→ **EXERCISE OBJECTIVE**:
Copy out all of the records below word for word, leaving out the pictures.

→ **RECORDS FOR THE TASK**:
========
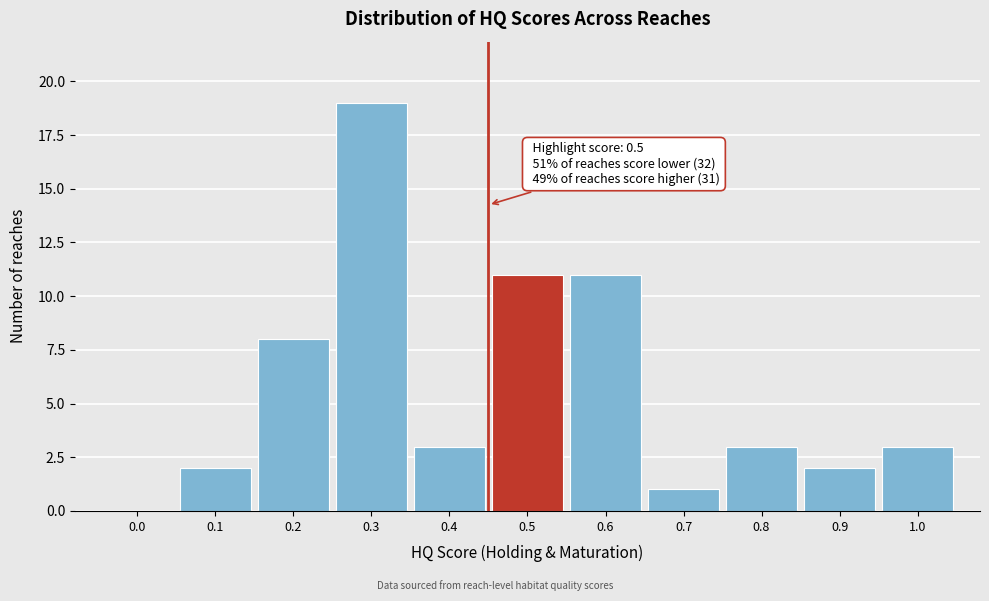

Reading left to right, extract all data points from this chart.

0.0=0	0.1=2	0.2=8	0.3=19	0.4=3	0.5=11	0.6=11	0.7=1	0.8=3	0.9=2	1.0=3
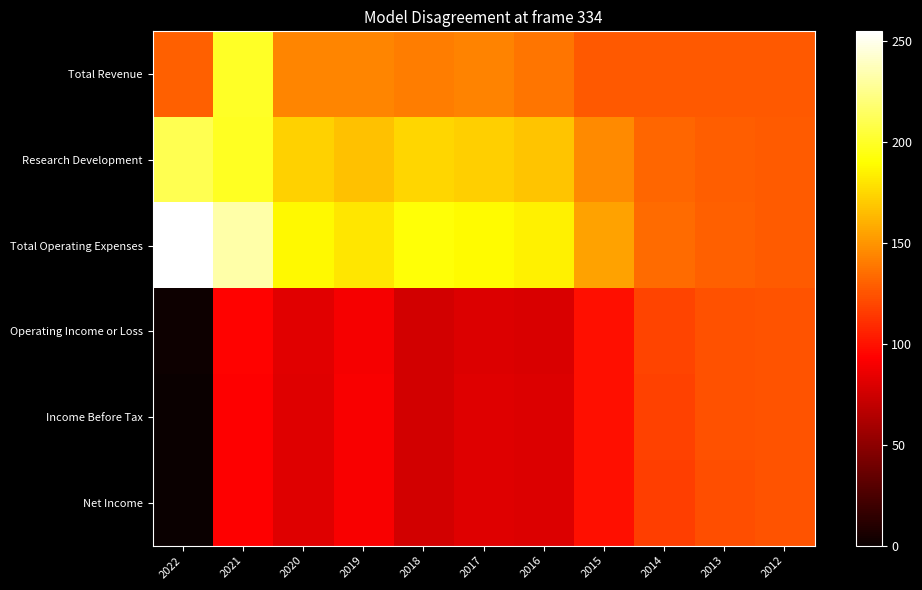

At which category is the sum across all series the highest?

2021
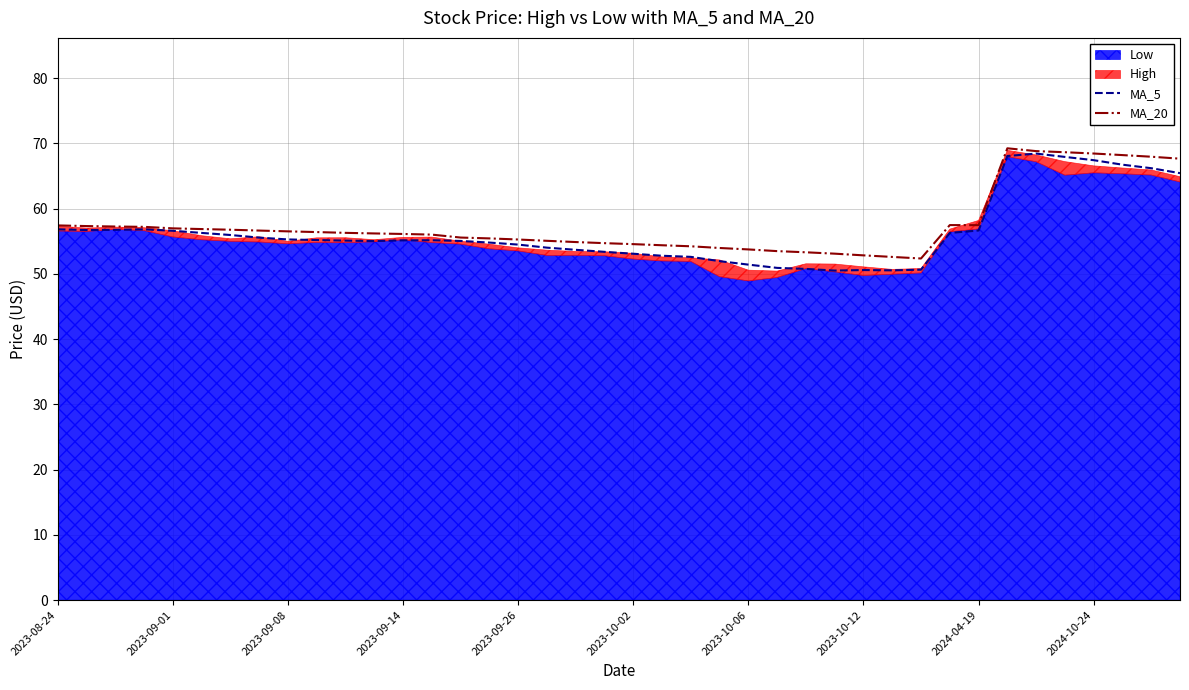

True or false: MA_5 and MA_20 intersect in this chart.

False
========
→ **SOLUTION TO THIS PROBLEM**:
Reading left to right, extract all data points from this chart.

0.0=0	0.1=2	0.2=8	0.3=19	0.4=3	0.5=11	0.6=11	0.7=1	0.8=3	0.9=2	1.0=3

At which category is the sum across all series the highest?

2021

True or false: MA_5 and MA_20 intersect in this chart.

False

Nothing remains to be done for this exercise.